Der Drang, in Krisenzeiten Vorräte anzulegen, scheint etwas zutiefst Menschliches zu sein. Das war schon in biblischen Zeiten so. Da wird erzählt, wie Mose sich und das Volk Israel aus der Sklaverei befreit. Ihre Flucht ist spektakulär - und trotzdem schmeckt die Freiheit schon bald nicht mehr so süß, wie sie sich das erträumt hatten. Denn in der Wüste, wo es sie hin verschlagen hat, gibt es überhaupt nichts zu beißen. Und so wächst die Unzufriedenheit und manche sind kurz davor, wieder umzukehren. Da mischt Gott sich ein. Durch Mose lässt er ausrichten, dass er selbst nun für Nahrung sorgen wird. Es wird Brot vom Himmel regnen. Aber auch Gott heftet an sein Versprechen zwei Zettel: Gesammelt werden soll nur in haushaltsüblichen Mengen, für einen Tagesbedarf. Und Lieferengpässe wird es nicht geben. Jeden Tag wird Gott frisches Brot backen. Am nächsten Morgen liegen tatsächlich Dutzende kleiner Brötchen auf der Erde. Sie schmecken knusprig und köstlich wie Honigsemmeln. Die Zettel, die Gott an seine Tüten geheftet hat, liest keiner mehr: Alle raffen zusammen, was sie kriegen können. Niemand blickt nach links oder rechts - Hauptsache, ich komme nicht zu kurz! Und wer weiß, ob es morgen wieder was gibt. Wer einmal Hunger erlitten hat, so richtig bohrenden Hunger, der einen an nichts anderes mehr denken lässt als an Essbares, kann wohl nicht anders. Aber es nützt gar nichts: Denn alles, was gehamstert und bevorratet wurde, ist am Abend verdorben und ungenießbar geworden. Erst mit der Zeit wächst bei den Leuten das Vertrauen in Gottes Fürsorge: Jeden Tag gibt es nun Manna, das Wunderbrot. 

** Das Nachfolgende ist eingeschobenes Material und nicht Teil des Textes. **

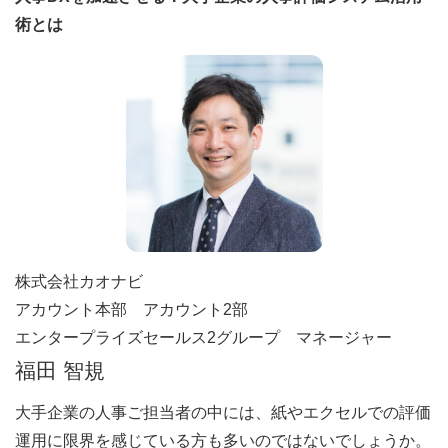
術とは
株式会社カオナビ
アカウント本部 アカウント2部
エンタープライズセールス2グループ マネージャー
福田 智規
大手企業の人事ご担当者の中には、紙やエクセルでの評価
運用に限界を感じている方も多いのではないでしょうか。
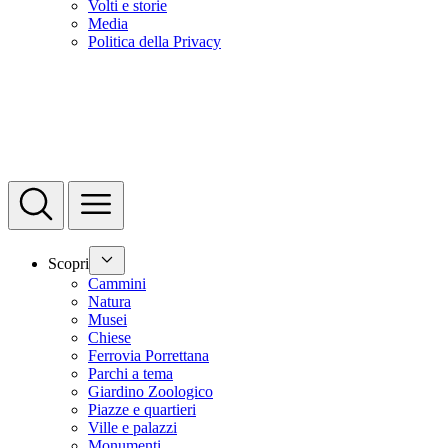
Volti e storie
Media
Politica della Privacy
Scopri
Cammini
Natura
Musei
Chiese
Ferrovia Porrettana
Parchi a tema
Giardino Zoologico
Piazze e quartieri
Ville e palazzi
Monumenti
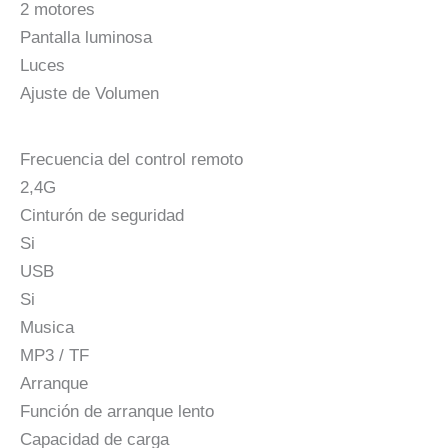
2 motores
Pantalla luminosa
Luces
Ajuste de Volumen
Frecuencia del control remoto
2,4G
Cinturón de seguridad
Si
USB
Si
Musica
MP3 / TF
Arranque
Función de arranque lento
Capacidad de carga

Wir leben nicht in der Wüste, sondern in einem Land, in dem Milch und Honig fließen. So hätten es jedenfalls die biblischen Wüstensammler ausgedrückt, die noch jahrzehntelang von der Hand in den Mund leben mussten. Wir leiden keinen Hunger. Erst recht dürfen wir andern ruhig auch etwas gönnen. Es braucht nur ein bisschen Vertrauen.